【真和志高等学校 (手話部)】響け、心のメロディー♪ 手話パフォーマンスを通じて、 手話の魅力を広めたい

沖縄の高校力 Dream INTERVIEW
真和志高等学校 (手話部)

(左下)照屋 紅亜 Kurea Teruya 真和志高等学校2年(右下)神山 藍 Ran Kamiyama 真和志高等学校2年(左上)具志 清華 Sayaka Gushi 真和志高等学校出身(中央上)上原 舞 Mai Uehara 真和志高等学校出身(右上)上間 愛月 Eruna Uema 真和志高等学校出身

人と言葉の大切さを学び、生きる力を育む“手話パフォーマンス”

部員全員が手話初心者手話が紡ぐ人と人との絆

真和志高校手話部は、手話言語を使った歌唱、ダンス、演劇などのパフォーマンスを通して思いを伝える「手話パフォーマンス」の活動を行う。毎年12月に県内で行われる沖縄高校生舞台祭(旧:ガクアルFESTA)の手話パフォーマンス大会に出場するほか、地域イベントなどにも招かれ手話パフォーマンスを披露し、手話の普及活動に励んでいる。2024年度は、この春卒業した3年生4名と1・2年生7名の計11名の部員で活動した。実は、部員全員が高校入学後に手話を学び始めた初心者で、入部のきっかけは、「入学直後の部活動紹介で見たパフォーマンスに感動して」「手話部の先輩方がカッコ良かった」といった声が部員から上がる。「全国高校生手話パフォーマンス甲子園」で大会史上初の連覇を果たしたこともある名門・真和志高校手話部を、25年にわたりコーチとして指導してきた福満裕子さんは、「技術は二の次。
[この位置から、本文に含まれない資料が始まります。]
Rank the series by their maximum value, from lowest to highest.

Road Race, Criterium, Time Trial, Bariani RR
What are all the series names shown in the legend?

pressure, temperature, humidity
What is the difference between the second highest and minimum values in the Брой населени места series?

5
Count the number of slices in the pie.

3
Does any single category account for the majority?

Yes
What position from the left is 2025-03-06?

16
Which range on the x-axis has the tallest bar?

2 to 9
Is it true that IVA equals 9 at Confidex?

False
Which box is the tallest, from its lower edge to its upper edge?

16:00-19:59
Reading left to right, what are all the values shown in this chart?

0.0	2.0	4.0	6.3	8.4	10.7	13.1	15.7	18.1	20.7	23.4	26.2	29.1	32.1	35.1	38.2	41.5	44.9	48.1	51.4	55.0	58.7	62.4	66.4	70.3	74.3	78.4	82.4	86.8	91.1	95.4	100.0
手話部の活動を通して悩み、助け合うことで、人と言葉の大切さ、生きる力を育んでほしい」と思いを語る。

会場から拍手喝采全身で感情を表現した『命のリレー』

2024年度に同部が披露した演目の一つに『命のリレー』がある。“悲惨な戦争を必死で生き抜いてくれた先人たちがいるからこそ、今の私たちがいる一つひとつの命を大切にし、次の未来へ命のリレーをつなげていこう”というメッセージが込められたストーリーだ。楽曲は「さんご」の『いのちのリレー』で、演じるにあたり、当時部長だった上間さんは「全員で歌詞を朗読し、一つずつ意味を確認、分析する作業から始めた」と振り返る。手話パフォーマンスでは、手の動きだけでなく、NM表現*と呼ばれる目の開き方や視線の動かし方、眉や肩の動き、首の傾きやアゴの動きなど、表現力が重要な役割を果たす。手話言語を正確に用いながら、聞こえる人にも、聞こえない人にも一つひとつの手話に想いを込めて全身で表現し、メッセージを届けている。そんな手話部のパフォーマンスは観客の心を掴み、毎公演、会場に大きな拍手が響き渡るという。新部長を任された神山さんは、「言葉で聞くよりも、手話の方が心に届くものがある」と、全身を使って表現する手話パフォーマンスの魅力を語る。春には新1年生を迎え、新生手話部がスタートを切る。一人でも多くの部員を迎え入れ、迫力あるパフォーマンスを届けたい意気込む神山さんは、「沖縄高校生舞台祭の手話パフォーマンス大会優勝」を今年度の部の目標に掲げる。
※ Non-Manualの略で、非手指要素を意味する

取材日だったこの日は、卒業生への感謝 を伝えるお別れ会を開催。思い出に残る ひとときを過ごした。

手話部の活動は週2回。個性豊かなメン バーと、温かく見守って指導してくれる顧 問の先生たちと、和やかな雰囲気で活動 している。

※学年や実績など、内容は全て取材当時のものです。